2. ̶T̶e̶l̶l̶ Show your people how you’ll support. Don’t mistake my point here — words are great and can be such a powerful way to communicate. It’s how I’m sharing this powerful message with you. But words don’t go as far as actions. When my second grandma was sick, I was very busy with work. I could have easily gone to see her at night and checked in with family via text throughout the day.

Instead, I worked from the hospital and spent many hours by her side. And although she might not have known or remembered those moments, they made a difference. At least for me. And I’m quite certain they made a difference for her, too. As Maya Angelou said, “I’ve learned that people will forget what you said, people will forget what you did, but people will never forget how you made them feel.”

3. Find gratitude in, and for, all relationships. When I first found recovery, I was embarking on one of the most difficult exercises of the journey — sharing the details of my life with someone else. One component of that was a list of people I was upset with. My dad was atop the list. His drinking led to cirrhosis of the liver and ultimately, the end of his life. He was 39 and I was 17. I often asked myself why he’d chosen that life over his children. Ironically, I’d been doing the same to my own son for several years.
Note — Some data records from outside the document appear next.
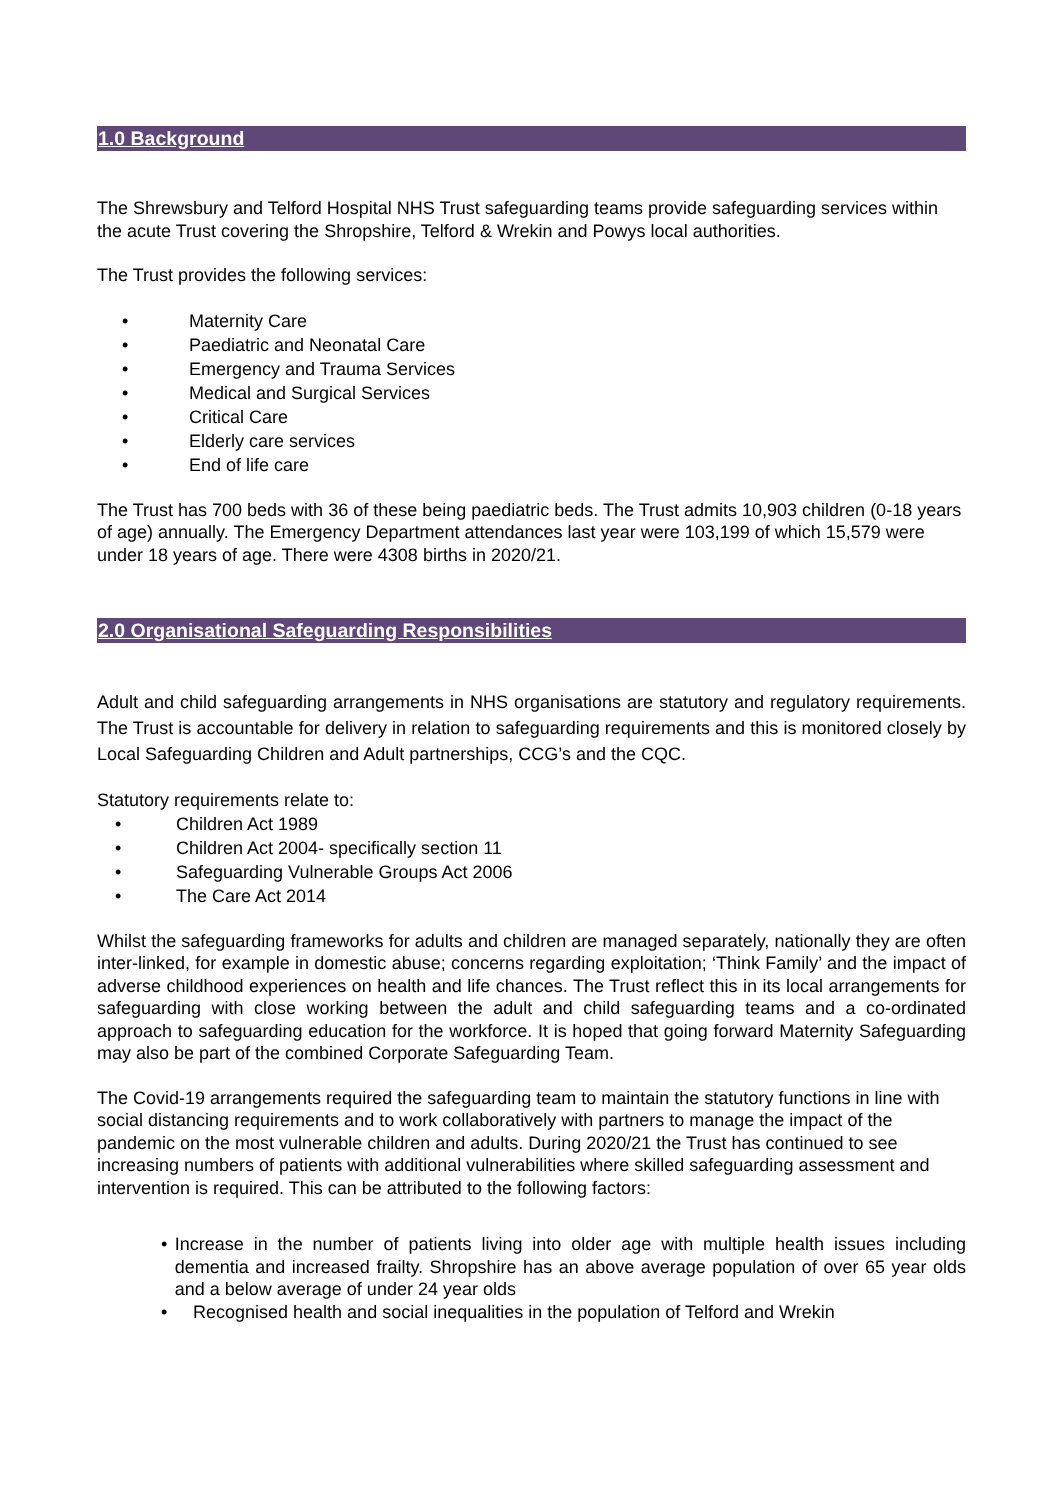1.0 Background
The Shrewsbury and Telford Hospital NHS Trust safeguarding teams provide safeguarding services within the acute Trust covering the Shropshire, Telford & Wrekin and Powys local authorities.
The Trust provides the following services:
• Maternity Care
• Paediatric and Neonatal Care
• Emergency and Trauma Services
• Medical and Surgical Services
• Critical Care
• Elderly care services
• End of life care
The Trust has 700 beds with 36 of these being paediatric beds. The Trust admits 10,903 children (0-18 years of age) annually. The Emergency Department attendances last year were 103,199 of which 15,579 were under 18 years of age. There were 4308 births in 2020/21.
2.0 Organisational Safeguarding Responsibilities
Adult and child safeguarding arrangements in NHS organisations are statutory and regulatory requirements. The Trust is accountable for delivery in relation to safeguarding requirements and this is monitored closely by Local Safeguarding Children and Adult partnerships, CCG’s and the CQC.
Statutory requirements relate to:
• Children Act 1989
• Children Act 2004- specifically section 11
• Safeguarding Vulnerable Groups Act 2006
• The Care Act 2014
Whilst the safeguarding frameworks for adults and children are managed separately, nationally they are often inter-linked, for example in domestic abuse; concerns regarding exploitation; ‘Think Family’ and the impact of adverse childhood experiences on health and life chances. The Trust reflect this in its local arrangements for safeguarding with close working between the adult and child safeguarding teams and a co-ordinated approach to safeguarding education for the workforce. It is hoped that going forward Maternity Safeguarding may also be part of the combined Corporate Safeguarding Team.
The Covid-19 arrangements required the safeguarding team to maintain the statutory functions in line with social distancing requirements and to work collaboratively with partners to manage the impact of the pandemic on the most vulnerable children and adults. During 2020/21 the Trust has continued to see increasing numbers of patients with additional vulnerabilities where skilled safeguarding assessment and intervention is required. This can be attributed to the following factors:
• Increase in the number of patients living into older age with multiple health issues including dementia and increased frailty. Shropshire has an above average population of over 65 year olds and a below average of under 24 year olds
• Recognised health and social inequalities in the population of Telford and Wrekin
Regarding the resentment — my confidant addressed my comments about my father with one simple, yet poignant response. “The only reason you are alive, sharing this upset with me, is because your father gave you life. Maybe you ought to be grateful for him, and grateful you have a chance to change the story with your son.” I was speechless. It was then, in that silence, that the healing finally began.

We all lose important people as we navigate this precious life we have. Sadly, most of us experience losses that leave us with some sense of incompletion. The good news is we can learn to take the high road, show people how we’ll support, and find gratitude in every relationship. With this practice, the chances of those broken relationships ending too soon decrease tremendously. And there’s a bonus possibility — great relationships that bring joy we’d have otherwise missed.

As you reflect on your own relationships, I leave you with one question to consider: what relationship can you work to complete today, that will save you heartbreaking regret tomorrow?